Streamlit Open Source versions running on Windows that precede 1.54.0 possess an unauthenticated server‑side request forgery flaw. The flaw stems from inadequate validation of filesystem paths supplied by an attacker. When a malicious UNC path such as \\attacker-host\share is provided, the Streamlit process resolves the path using functions like os.path.realpath() before performing full validation. This allows the server to initiate outbound SMB traffic on port 445. As Windows attempts to authenticate to the remote SMB share, the NTLMv2 challenge‑response credentials of the user account under which the Streamlit process runs may be transmitted. An attacker could leverage this to execute NTLM relay attacks against other internal services or to discover reachable SMB hosts through timing analysis, thereby compromising confidentiality and integrity of the underlying environment.

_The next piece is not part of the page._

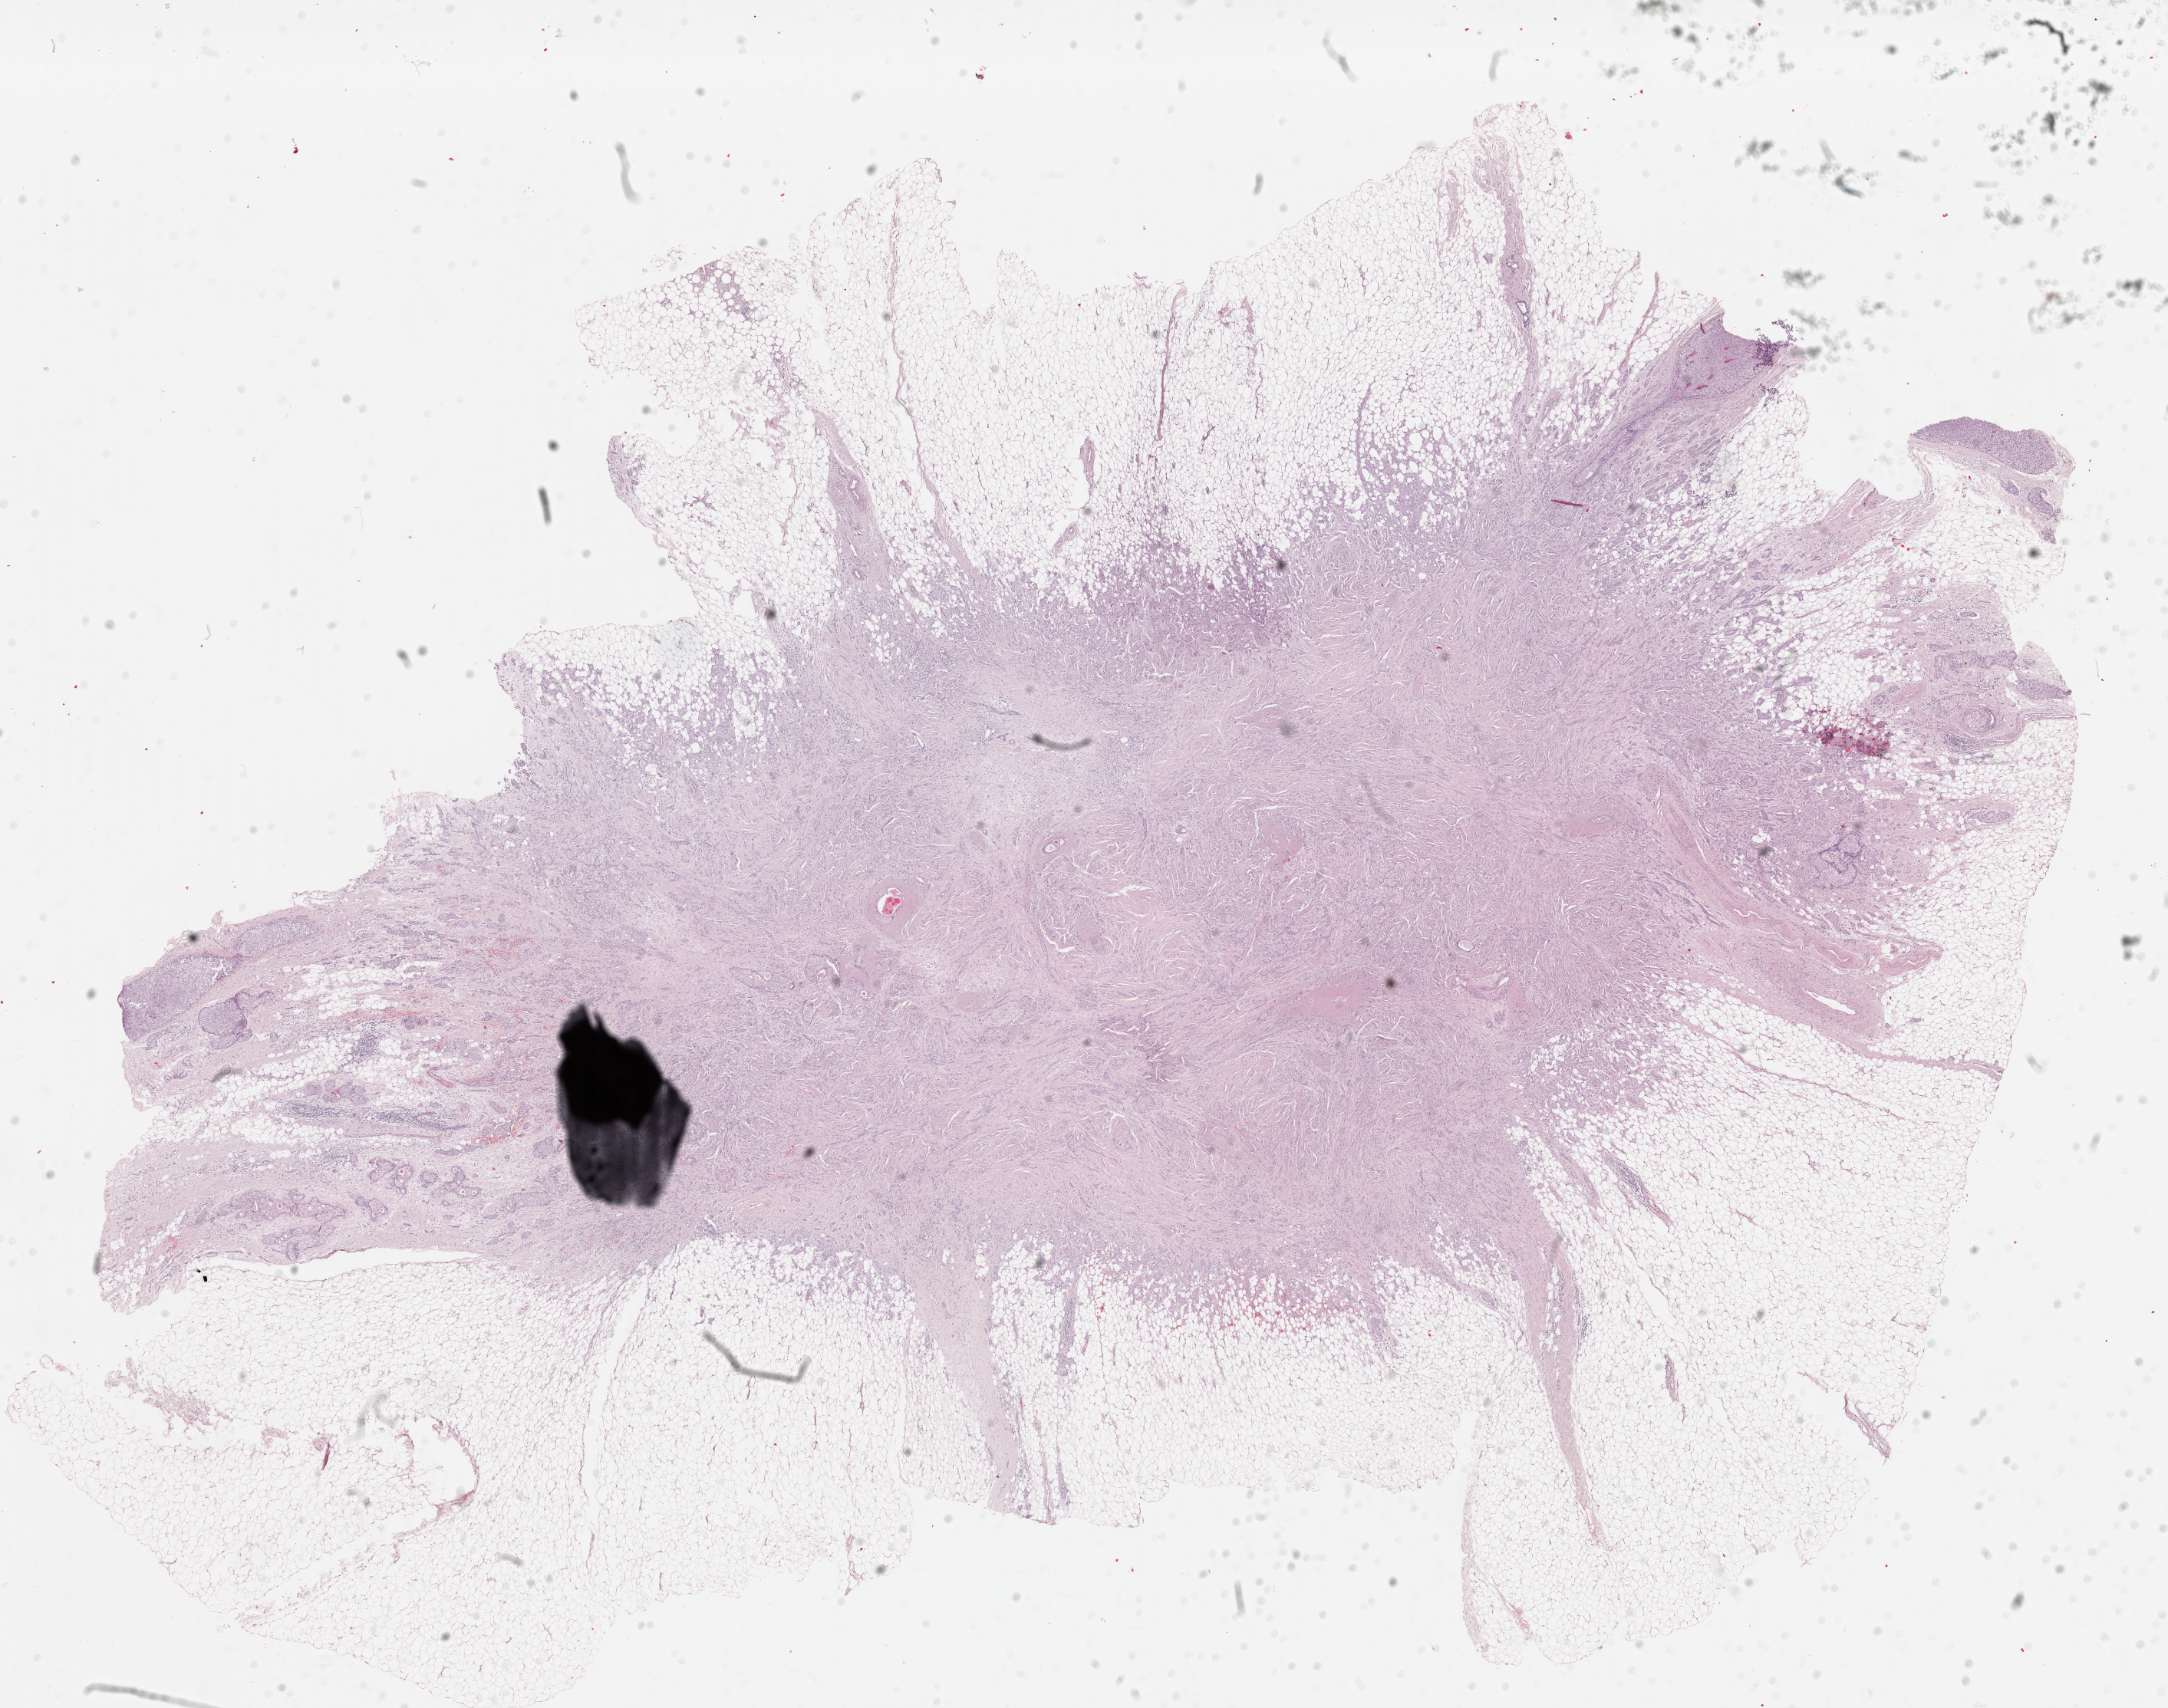
Digitized H&E tissue section (whole slide) — a low-resolution overview of the entire scanned area, about 22.3 x 17.6 mm (slide scanned at 40x); formalin-fixed paraffin-embedded (FFPE) diagnostic section; sample: primary tumour, breast. Female, age 56 years at initial diagnosis.
AJCC pathologic stage: IA (7th edition). TNM: T1c N0 M0. Lymph nodes positive (case pathology): 0 of 1 examined. Laterality: left. Pathologic diagnosis: Infiltrating duct carcinoma, NOS.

The affected systems are installations of the Streamlit framework, specifically the streamlit:streamlit product. Any Windows host running Streamlit Open Source prior to version 1.54.0 is vulnerable. The flaw is tied to code paths within the ComponentRequestHandler component and manifests when UNC paths are supplied by an unauthenticated client, so the impact is limited to environments where Streamlit is exposed on the network.

The CVSS score of 4.7 indicates moderate severity, and the vulnerability is not currently listed in the CISA Known Exploited Vulnerabilities catalog. EPSS data is unavailable, but the attack requires the attacker to direct a malformed request to a vulnerable Streamlit instance; the path may be discovered by scanning the network. Exploitation would succeed without special privileges beyond network reachability to the Streamlit server. Given the potential for NTLM credential leakage and relay attacks, the risk is non‑trivial in environments with sensitive internal services.